*WORKING DATA:*
════════════════
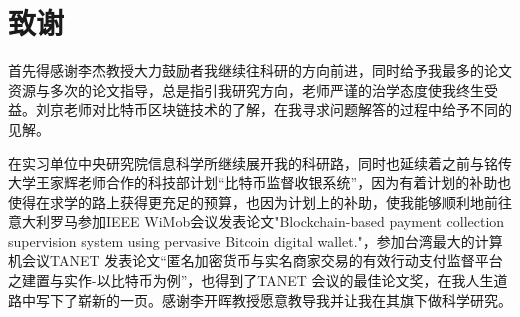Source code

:  
\chapter{致谢}
首先得感谢李杰教授大力鼓励者我继续往科研的方向前进，同时给予我最多的论文资源与多次的论文指导，总是指引我研究方向，老师严谨的治学态度使我终生受益。刘京老师对比特币区块链技术的了解，在我寻求问题解答的过程中给予不同的见解。

在实习单位中央研究院信息科学所继续展开我的科研路，同时也延续着之前与铭传大学王家辉老师合作的科技部计划“比特币监督收银系统”，因为有着计划的补助也使得在求学的路上获得更充足的预算，也因为计划上的补助，使我能够顺利地前往意大利罗马参加IEEE WiMob会议发表论文"Blockchain-based payment collection supervision system using pervasive Bitcoin digital wallet."，参加台湾最大的计算机会议TANET 发表论文“匿名加密货币与实名商家交易的有效行动支付监督平台之建置与实作-以比特币为例”\supercite{tanet}，也得到了TANET 会议的最佳论文奖，在我人生道路中写下了崭新的一页。感谢李开晖教授愿意教导我并让我在其旗下做科学研究。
════════════════
*YOUR OBJECTIVE:*
Could you repeat all of the entries exactly, without any of the images?

*WRITTEN ANSWER:*
Source code

:  
\chapter{致谢}
首先得感谢李杰教授大力鼓励者我继续往科研的方向前进，同时给予我最多的论文资源与多次的论文指导，总是指引我研究方向，老师严谨的治学态度使我终生受益。刘京老师对比特币区块链技术的了解，在我寻求问题解答的过程中给予不同的见解。

在实习单位中央研究院信息科学所继续展开我的科研路，同时也延续着之前与铭传大学王家辉老师合作的科技部计划“比特币监督收银系统”，因为有着计划的补助也使得在求学的路上获得更充足的预算，也因为计划上的补助，使我能够顺利地前往意大利罗马参加IEEE WiMob会议发表论文"Blockchain-based payment collection supervision system using pervasive Bitcoin digital wallet."，参加台湾最大的计算机会议TANET 发表论文“匿名加密货币与实名商家交易的有效行动支付监督平台之建置与实作-以比特币为例”\supercite{tanet}，也得到了TANET 会议的最佳论文奖，在我人生道路中写下了崭新的一页。感谢李开晖教授愿意教导我并让我在其旗下做科学研究。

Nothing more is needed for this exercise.